● **TASK GOAL**:
Only the lines from the top of the listing below through the line containing "22: (582, 536)" should be output, exactly and with no pictures.

● **EXERCISE MATERIALS**:

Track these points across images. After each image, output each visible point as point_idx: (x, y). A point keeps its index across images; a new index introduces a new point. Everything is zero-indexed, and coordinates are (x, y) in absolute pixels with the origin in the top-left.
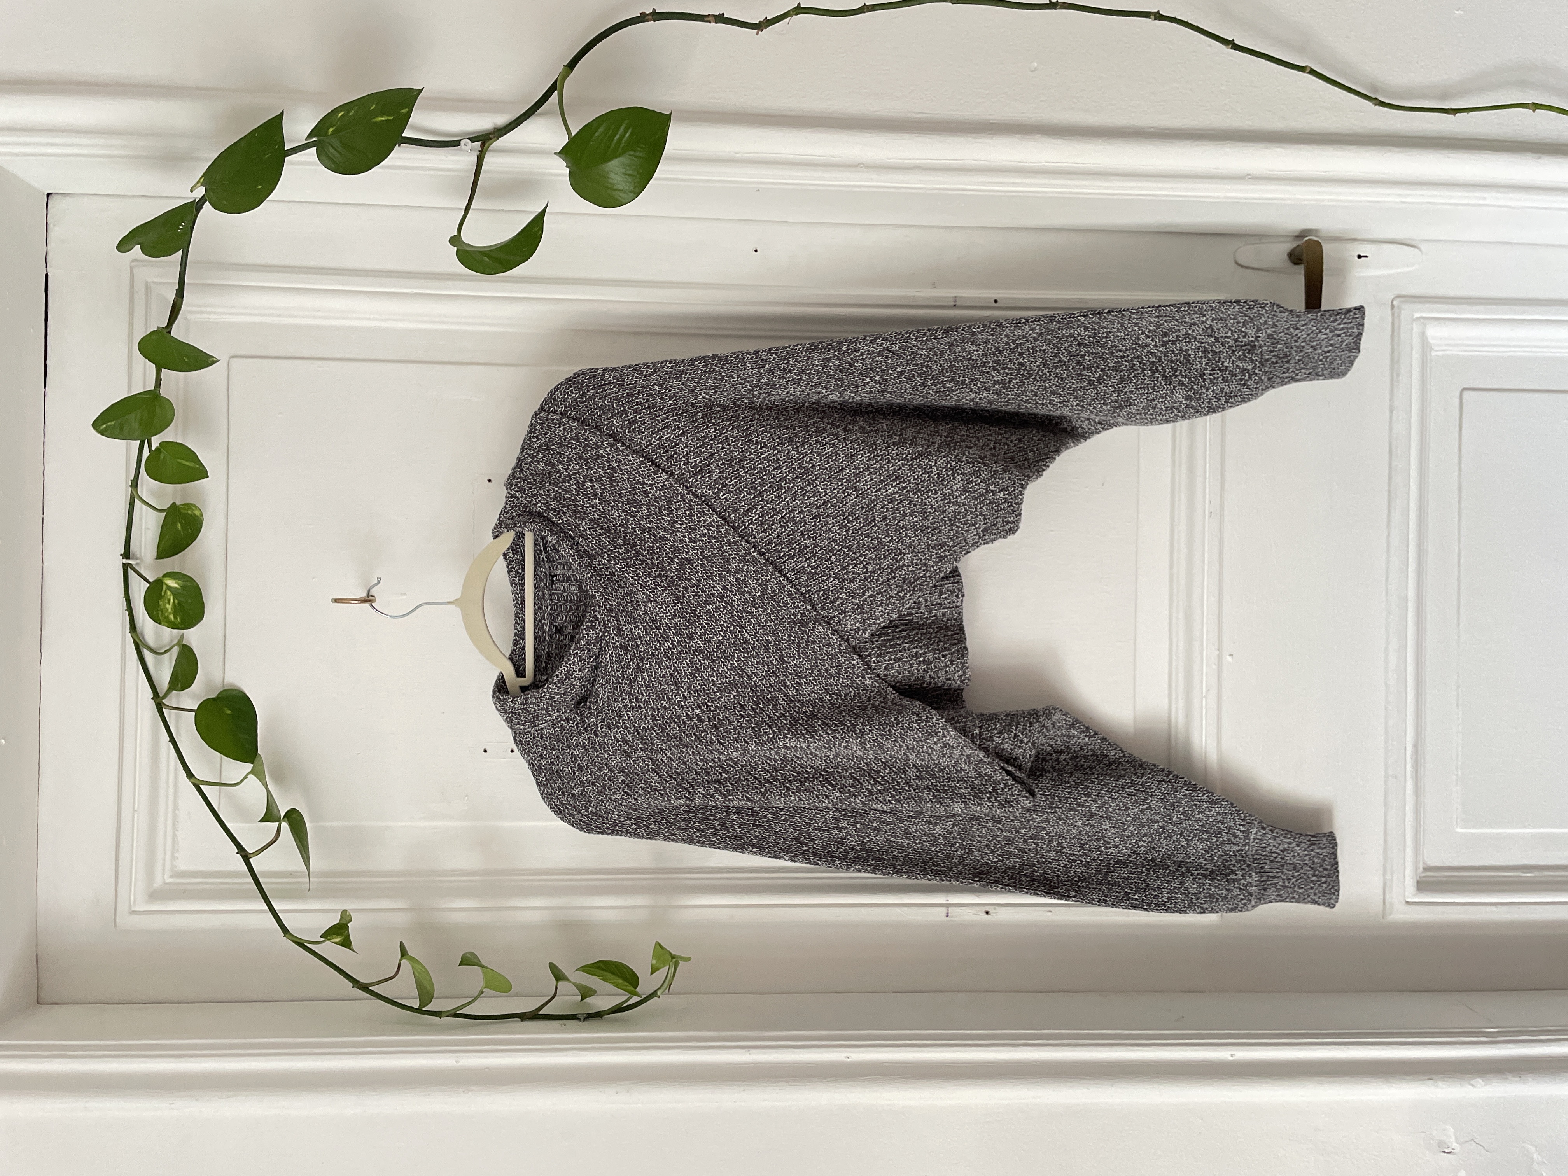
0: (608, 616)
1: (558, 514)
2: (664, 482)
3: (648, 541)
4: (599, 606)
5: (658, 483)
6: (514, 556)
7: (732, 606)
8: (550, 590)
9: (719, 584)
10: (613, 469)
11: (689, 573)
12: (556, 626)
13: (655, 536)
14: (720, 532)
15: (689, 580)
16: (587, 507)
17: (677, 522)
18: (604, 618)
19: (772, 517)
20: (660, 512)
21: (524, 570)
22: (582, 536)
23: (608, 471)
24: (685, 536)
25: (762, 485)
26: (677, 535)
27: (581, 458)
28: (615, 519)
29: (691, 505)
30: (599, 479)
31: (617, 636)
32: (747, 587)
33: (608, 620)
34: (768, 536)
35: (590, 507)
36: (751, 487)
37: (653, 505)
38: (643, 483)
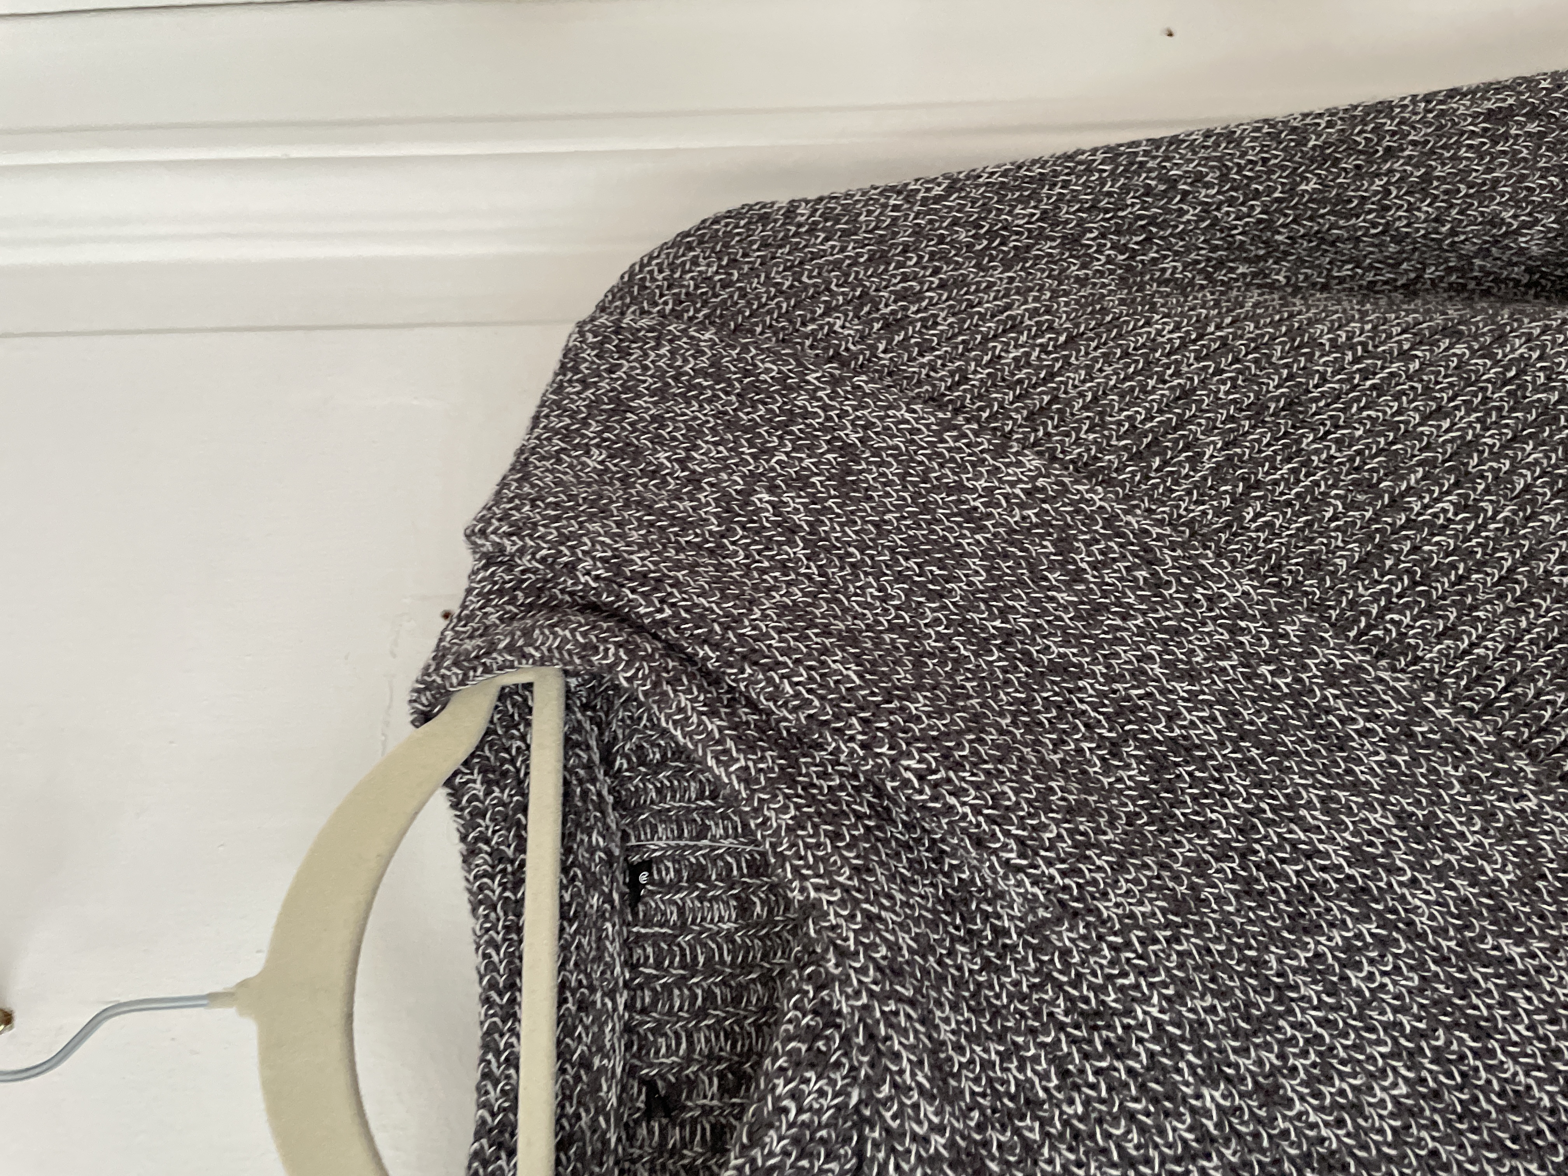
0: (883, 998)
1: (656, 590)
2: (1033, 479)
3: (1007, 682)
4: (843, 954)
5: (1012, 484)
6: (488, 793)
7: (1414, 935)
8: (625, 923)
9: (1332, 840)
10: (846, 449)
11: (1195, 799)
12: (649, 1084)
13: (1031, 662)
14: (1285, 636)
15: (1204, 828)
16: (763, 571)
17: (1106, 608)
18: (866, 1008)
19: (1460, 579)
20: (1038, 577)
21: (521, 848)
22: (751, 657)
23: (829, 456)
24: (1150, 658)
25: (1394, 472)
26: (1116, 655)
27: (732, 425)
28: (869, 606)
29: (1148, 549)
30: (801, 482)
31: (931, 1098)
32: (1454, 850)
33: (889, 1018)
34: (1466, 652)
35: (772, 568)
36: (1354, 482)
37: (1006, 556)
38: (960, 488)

● **FINAL ANSWER**:
Track these points across images. After each image, output each visible point as point_idx: (x, y). A point keeps its index across images; a new index introduces a new point. Everything is zero-indexed, and coordinates are (x, y) in absolute pixels with the origin in the top-left.
0: (608, 616)
1: (558, 514)
2: (664, 482)
3: (648, 541)
4: (599, 606)
5: (658, 483)
6: (514, 556)
7: (732, 606)
8: (550, 590)
9: (719, 584)
10: (613, 469)
11: (689, 573)
12: (556, 626)
13: (655, 536)
14: (720, 532)
15: (689, 580)
16: (587, 507)
17: (677, 522)
18: (604, 618)
19: (772, 517)
20: (660, 512)
21: (524, 570)
22: (582, 536)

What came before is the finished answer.